Still trying to figure out the issue. The error is here:

(java.lang.NullPointerException) null com.dremio.parquet.pages.IncrementalPageReaderIterator.next():94 com.dremio.parquet.pages.MemoizingPageIterator.next()

But I don’t see that code in github. Do you know where I need to go to have a look?

I found the issue, parquet-cpp doesn’t support DATA_PAGE_V2 yet. I needed to downgrade the library to use DATA_PAGE.

1 Like

I have very close issue. I am trying to generate parquet file in Spark-shell and I can read the file in Spark but when I open the parquet file in Dremio, I am getting errors “Something went wrong”

Error in parquet reader (complex). Message: Failure in setting up reader Parquet Metadata: ParquetMetaData{FileMetaData{schema: message spark_schema

Could you please try 3.1.4 version, we recently fixed a bug around reading v2 data pages in parquet.
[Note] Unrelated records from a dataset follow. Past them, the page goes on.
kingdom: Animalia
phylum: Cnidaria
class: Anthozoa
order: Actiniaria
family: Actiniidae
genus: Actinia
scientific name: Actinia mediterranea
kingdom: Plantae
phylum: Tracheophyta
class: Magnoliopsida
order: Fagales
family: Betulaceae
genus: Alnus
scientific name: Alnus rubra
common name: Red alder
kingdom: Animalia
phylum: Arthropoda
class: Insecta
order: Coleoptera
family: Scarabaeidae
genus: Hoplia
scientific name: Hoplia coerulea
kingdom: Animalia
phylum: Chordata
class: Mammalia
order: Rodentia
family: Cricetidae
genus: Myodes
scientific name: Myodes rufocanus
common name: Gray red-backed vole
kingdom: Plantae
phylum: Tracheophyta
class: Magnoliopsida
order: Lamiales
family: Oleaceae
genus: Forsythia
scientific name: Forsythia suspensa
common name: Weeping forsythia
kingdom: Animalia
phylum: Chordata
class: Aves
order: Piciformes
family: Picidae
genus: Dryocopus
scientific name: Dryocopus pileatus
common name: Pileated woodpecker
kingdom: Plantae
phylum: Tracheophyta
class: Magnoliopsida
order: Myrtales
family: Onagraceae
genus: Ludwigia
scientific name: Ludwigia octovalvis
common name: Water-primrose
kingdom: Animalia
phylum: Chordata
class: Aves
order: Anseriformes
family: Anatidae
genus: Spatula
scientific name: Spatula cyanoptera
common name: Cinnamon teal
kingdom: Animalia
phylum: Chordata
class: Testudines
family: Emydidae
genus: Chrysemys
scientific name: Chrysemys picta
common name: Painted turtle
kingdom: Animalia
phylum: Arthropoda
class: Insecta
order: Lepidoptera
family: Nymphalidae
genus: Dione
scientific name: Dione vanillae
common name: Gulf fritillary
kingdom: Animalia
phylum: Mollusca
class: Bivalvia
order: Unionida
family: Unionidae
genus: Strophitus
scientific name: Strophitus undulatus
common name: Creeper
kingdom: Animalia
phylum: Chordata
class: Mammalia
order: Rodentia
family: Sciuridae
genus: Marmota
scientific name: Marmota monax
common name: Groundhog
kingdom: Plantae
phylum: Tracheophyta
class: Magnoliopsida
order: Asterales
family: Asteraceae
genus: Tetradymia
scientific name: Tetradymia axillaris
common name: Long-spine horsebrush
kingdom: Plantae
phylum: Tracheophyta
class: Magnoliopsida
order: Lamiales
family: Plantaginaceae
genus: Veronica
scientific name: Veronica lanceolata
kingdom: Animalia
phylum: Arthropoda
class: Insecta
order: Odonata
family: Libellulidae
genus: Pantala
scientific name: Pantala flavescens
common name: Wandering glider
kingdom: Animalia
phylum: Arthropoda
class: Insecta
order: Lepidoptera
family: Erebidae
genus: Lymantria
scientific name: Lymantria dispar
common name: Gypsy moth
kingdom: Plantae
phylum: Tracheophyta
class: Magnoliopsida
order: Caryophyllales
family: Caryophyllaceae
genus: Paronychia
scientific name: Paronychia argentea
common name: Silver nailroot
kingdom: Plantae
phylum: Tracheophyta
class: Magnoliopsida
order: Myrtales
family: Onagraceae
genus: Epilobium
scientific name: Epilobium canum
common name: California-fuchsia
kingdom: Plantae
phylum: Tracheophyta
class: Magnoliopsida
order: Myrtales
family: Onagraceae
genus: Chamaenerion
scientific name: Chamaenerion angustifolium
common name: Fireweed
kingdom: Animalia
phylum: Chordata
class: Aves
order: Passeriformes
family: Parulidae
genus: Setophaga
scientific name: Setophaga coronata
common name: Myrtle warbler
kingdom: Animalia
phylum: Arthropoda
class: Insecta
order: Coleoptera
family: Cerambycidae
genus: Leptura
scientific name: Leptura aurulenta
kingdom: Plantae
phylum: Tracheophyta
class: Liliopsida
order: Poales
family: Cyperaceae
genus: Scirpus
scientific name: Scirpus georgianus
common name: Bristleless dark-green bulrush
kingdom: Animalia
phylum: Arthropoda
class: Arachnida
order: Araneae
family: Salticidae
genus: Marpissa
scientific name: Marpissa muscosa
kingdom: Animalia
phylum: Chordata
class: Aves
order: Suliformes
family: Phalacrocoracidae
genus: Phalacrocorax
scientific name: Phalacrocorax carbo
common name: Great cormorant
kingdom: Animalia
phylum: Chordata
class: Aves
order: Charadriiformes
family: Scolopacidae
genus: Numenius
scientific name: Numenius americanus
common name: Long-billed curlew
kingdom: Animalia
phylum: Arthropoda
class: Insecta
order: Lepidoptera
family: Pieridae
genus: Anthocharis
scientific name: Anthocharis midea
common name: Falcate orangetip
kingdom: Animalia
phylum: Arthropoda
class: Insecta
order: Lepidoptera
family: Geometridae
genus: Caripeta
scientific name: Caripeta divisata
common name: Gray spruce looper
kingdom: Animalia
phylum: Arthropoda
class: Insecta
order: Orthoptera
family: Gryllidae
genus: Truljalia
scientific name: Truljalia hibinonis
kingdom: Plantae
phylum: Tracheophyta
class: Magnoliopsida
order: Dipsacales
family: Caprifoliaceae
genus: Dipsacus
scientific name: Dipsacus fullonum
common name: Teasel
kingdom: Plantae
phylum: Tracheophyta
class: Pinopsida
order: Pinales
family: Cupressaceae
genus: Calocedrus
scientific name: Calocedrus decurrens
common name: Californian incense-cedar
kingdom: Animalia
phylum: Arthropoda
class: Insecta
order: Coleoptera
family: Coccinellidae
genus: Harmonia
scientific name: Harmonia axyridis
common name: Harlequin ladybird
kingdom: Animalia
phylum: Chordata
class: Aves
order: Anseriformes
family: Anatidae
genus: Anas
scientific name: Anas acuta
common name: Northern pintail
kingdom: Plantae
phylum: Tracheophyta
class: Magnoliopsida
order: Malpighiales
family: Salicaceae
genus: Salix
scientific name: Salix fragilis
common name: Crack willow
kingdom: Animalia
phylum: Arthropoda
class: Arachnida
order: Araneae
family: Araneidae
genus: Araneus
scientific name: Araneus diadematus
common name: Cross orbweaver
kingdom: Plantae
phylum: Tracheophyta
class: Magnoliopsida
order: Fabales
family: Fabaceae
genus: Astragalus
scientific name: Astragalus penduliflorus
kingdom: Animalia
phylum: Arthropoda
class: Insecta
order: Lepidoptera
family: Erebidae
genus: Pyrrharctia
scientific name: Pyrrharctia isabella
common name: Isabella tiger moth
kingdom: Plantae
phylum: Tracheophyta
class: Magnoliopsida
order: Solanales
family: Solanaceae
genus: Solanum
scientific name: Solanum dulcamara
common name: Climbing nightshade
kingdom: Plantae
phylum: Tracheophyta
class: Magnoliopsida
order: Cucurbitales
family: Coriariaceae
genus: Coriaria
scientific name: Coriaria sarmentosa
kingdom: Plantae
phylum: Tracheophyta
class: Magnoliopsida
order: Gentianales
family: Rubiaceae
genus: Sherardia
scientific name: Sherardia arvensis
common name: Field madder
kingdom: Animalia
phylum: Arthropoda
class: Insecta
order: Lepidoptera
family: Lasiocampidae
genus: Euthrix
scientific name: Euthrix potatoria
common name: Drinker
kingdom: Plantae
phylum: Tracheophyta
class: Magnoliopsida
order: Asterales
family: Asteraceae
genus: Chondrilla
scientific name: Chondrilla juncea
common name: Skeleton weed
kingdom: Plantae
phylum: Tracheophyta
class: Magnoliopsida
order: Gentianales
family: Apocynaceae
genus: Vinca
You mean 3.1.3 or 3.1.4? The main page shows 3.1.3 available for download.

Hi @david.lee,

Apologies for the confusion. This fix will be available in the next Community Edition release, 3.1.6, which will be available next week.

Hello Friends

Im trying to read a parquet file stored in S3 bucket using Dremio Dataset. I am receiving a error Error in parquet reader (complex). Message: Failure in setting up reader Parquet Metadata: ParquetMetaData{FileMetaData{schema: message spark_schema . Can you please help here.

Thanks,
Harish.

That is because the file is compressed as snappy, and has a .crc extension on the end, try to generate the files uncompressed, and you’ll be good to go.